=== Problem description ===
Give back every record word for word, but keep the pictures out.

=== Data for processing ===
Content starts
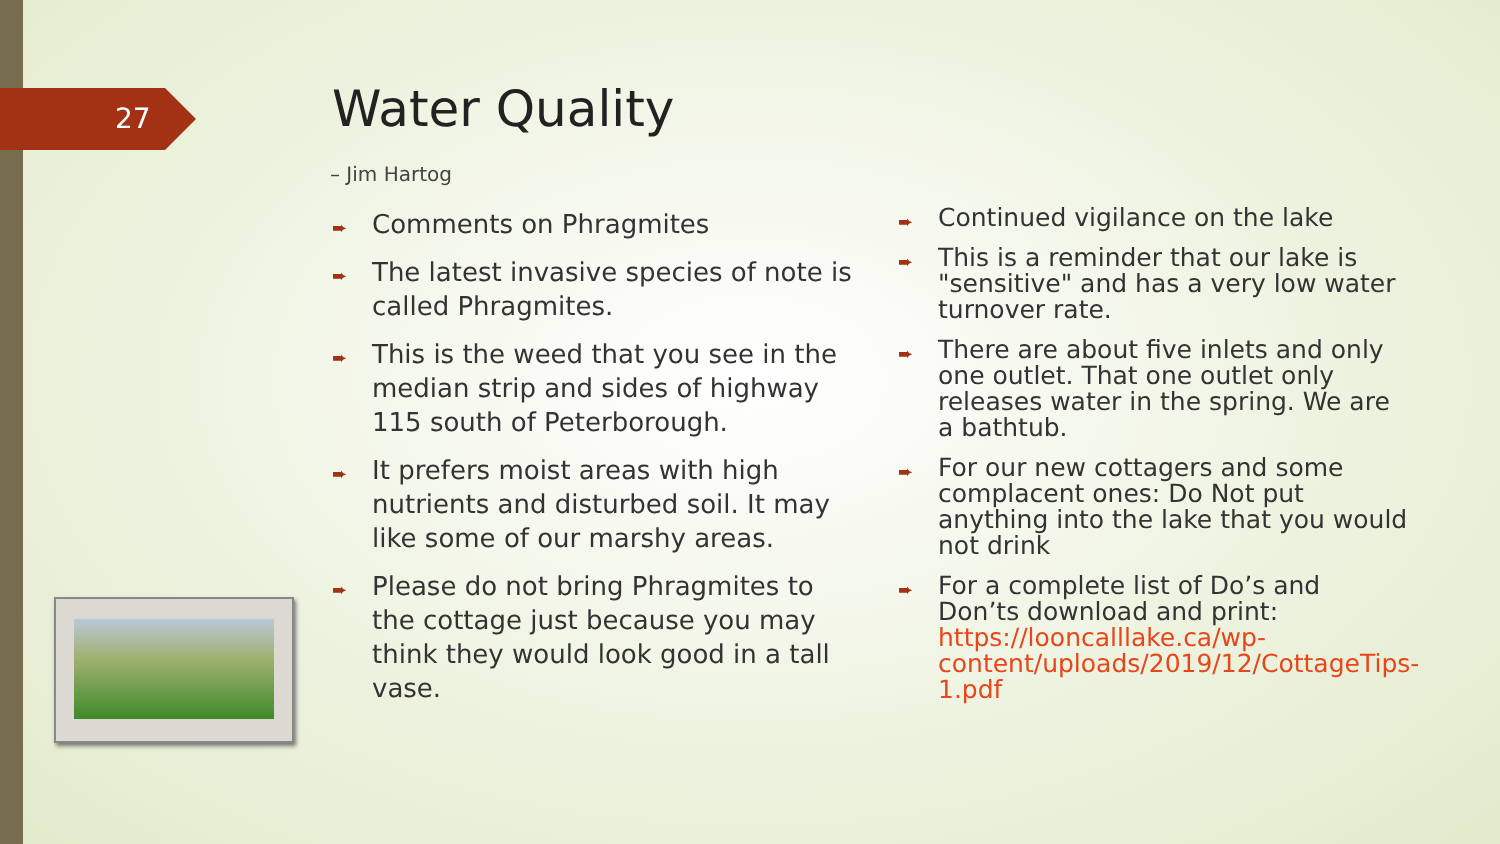27 Water Quality
– Jim Hartog
➨ Comments on Phragmites
➨ The latest invasive species of note is called Phragmites.
➨ This is the weed that you see in the median strip and sides of highway 115 south of Peterborough.
➨ It prefers moist areas with high nutrients and disturbed soil. It may like some of our marshy areas.
➨ Please do not bring Phragmites to the cottage just because you may think they would look good in a tall vase.
➨ Continued vigilance on the lake
➨ This is a reminder that our lake is "sensitive" and has a very low water turnover rate.
➨ There are about five inlets and only one outlet. That one outlet only releases water in the spring. We are a bathtub.
➨ For our new cottagers and some complacent ones: Do Not put anything into the lake that you would not drink
➨ For a complete list of Do’s and Don’ts download and print: https://looncalllake.ca/wp-content/uploads/2019/12/CottageTips-1.pdf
Content ends
=== Answer below ===
27 Water Quality
– Jim Hartog
➨ Comments on Phragmites
➨ The latest invasive species of note is called Phragmites.
➨ This is the weed that you see in the median strip and sides of highway 115 south of Peterborough.
➨ It prefers moist areas with high nutrients and disturbed soil. It may like some of our marshy areas.
➨ Please do not bring Phragmites to the cottage just because you may think they would look good in a tall vase.
➨ Continued vigilance on the lake
➨ This is a reminder that our lake is "sensitive" and has a very low water turnover rate.
➨ There are about five inlets and only one outlet. That one outlet only releases water in the spring. We are a bathtub.
➨ For our new cottagers and some complacent ones: Do Not put anything into the lake that you would not drink
➨ For a complete list of Do’s and Don’ts download and print: https://looncalllake.ca/wp-content/uploads/2019/12/CottageTips-1.pdf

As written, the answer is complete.